-------- Records --------

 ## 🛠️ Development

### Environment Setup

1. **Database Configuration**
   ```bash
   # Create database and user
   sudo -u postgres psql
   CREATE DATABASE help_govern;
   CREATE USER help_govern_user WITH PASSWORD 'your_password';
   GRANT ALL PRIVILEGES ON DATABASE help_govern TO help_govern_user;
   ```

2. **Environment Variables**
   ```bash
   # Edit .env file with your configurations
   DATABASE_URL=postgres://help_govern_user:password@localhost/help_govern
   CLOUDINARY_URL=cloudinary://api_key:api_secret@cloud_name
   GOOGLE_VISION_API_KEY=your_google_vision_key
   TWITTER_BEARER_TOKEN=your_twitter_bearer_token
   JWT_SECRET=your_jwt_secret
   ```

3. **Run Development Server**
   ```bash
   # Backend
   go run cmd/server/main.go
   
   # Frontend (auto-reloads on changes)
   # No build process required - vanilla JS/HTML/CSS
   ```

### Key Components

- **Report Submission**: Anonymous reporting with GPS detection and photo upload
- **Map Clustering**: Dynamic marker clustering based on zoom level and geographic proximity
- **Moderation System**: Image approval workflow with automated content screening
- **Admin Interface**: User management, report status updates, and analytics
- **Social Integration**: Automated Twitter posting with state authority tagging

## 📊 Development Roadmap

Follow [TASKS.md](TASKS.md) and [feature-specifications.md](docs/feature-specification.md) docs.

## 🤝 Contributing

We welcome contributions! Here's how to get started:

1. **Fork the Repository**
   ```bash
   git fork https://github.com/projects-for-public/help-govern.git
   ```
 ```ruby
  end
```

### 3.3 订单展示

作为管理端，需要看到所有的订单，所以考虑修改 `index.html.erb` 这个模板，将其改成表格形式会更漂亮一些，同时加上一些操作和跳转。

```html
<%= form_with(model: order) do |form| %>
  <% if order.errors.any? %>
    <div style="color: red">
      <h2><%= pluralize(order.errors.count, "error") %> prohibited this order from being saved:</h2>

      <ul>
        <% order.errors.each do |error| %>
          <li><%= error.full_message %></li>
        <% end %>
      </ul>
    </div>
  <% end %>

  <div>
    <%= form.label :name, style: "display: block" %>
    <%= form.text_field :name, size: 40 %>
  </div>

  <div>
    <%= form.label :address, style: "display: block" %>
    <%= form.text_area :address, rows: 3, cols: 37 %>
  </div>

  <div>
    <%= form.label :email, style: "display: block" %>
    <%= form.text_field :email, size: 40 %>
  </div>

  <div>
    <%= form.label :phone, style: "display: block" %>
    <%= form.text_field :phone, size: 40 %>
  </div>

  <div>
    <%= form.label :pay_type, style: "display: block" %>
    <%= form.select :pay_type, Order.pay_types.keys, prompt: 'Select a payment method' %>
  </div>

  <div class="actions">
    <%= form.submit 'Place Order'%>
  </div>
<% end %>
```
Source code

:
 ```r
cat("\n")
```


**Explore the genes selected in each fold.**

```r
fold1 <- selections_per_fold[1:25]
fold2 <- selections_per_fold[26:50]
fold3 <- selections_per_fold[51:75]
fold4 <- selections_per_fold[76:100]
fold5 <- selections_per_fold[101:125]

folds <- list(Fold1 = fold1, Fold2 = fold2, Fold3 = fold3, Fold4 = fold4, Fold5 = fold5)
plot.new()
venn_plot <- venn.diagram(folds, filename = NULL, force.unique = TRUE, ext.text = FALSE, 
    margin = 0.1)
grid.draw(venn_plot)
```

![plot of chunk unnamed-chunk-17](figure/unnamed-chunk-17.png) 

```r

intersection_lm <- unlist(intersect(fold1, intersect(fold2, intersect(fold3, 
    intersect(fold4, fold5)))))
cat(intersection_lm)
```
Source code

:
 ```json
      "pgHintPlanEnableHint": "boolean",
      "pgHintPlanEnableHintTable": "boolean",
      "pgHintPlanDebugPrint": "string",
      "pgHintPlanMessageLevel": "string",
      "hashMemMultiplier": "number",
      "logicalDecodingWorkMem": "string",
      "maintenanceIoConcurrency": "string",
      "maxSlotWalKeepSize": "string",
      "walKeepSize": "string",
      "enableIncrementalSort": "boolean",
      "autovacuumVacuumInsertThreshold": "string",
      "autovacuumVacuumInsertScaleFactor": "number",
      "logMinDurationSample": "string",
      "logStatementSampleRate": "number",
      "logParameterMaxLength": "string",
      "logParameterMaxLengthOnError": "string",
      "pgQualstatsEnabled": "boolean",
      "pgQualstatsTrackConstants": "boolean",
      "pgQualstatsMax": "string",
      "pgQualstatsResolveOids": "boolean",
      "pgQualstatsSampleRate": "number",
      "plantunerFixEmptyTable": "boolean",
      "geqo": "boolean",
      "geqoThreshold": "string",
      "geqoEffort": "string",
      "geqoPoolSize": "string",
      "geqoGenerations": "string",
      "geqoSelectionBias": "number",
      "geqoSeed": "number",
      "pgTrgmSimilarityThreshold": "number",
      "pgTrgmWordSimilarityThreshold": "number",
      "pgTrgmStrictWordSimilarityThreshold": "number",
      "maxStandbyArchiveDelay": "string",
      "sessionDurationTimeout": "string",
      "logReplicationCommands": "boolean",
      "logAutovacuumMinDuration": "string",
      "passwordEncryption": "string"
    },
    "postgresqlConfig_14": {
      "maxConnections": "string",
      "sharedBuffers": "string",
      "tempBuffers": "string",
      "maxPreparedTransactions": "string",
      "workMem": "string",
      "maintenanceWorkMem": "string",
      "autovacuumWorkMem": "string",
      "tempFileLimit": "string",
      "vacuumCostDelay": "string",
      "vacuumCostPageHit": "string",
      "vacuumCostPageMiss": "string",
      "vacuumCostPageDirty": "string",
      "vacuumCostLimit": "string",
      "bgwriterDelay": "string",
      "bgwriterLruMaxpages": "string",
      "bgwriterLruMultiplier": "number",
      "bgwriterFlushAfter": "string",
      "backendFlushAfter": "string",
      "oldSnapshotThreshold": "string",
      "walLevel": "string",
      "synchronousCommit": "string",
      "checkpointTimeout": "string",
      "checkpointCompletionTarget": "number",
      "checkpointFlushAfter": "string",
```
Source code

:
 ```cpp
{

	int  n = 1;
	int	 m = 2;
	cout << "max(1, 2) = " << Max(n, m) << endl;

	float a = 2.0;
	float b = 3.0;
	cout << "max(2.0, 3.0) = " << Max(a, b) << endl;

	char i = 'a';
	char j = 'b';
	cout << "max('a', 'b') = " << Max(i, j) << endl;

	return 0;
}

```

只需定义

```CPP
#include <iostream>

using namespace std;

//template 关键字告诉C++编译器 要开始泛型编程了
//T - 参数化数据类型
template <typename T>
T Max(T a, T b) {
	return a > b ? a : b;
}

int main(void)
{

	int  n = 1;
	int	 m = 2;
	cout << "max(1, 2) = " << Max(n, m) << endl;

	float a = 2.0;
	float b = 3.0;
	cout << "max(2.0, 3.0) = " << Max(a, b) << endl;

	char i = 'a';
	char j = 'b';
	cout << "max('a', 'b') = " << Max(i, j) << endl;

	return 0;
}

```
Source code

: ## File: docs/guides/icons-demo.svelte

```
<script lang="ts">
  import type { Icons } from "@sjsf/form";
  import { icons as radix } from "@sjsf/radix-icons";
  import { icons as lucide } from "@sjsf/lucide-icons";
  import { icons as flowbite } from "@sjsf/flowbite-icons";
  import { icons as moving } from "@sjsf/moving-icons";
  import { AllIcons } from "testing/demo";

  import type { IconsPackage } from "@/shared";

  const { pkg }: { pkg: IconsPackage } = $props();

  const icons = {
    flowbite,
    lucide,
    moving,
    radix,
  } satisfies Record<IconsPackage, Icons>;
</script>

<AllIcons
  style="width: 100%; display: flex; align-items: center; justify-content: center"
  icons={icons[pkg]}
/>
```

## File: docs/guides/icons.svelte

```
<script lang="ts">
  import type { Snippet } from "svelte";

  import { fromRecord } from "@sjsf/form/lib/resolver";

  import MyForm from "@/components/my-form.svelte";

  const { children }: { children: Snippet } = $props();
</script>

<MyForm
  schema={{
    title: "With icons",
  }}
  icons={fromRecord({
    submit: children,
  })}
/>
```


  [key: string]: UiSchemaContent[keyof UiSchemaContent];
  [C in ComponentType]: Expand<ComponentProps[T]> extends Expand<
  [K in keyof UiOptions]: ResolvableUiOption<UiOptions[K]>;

--------

## [Activity]
How many lines of the data contain "label"? Work it out and give only the number.

## [Solution for this exercise]
5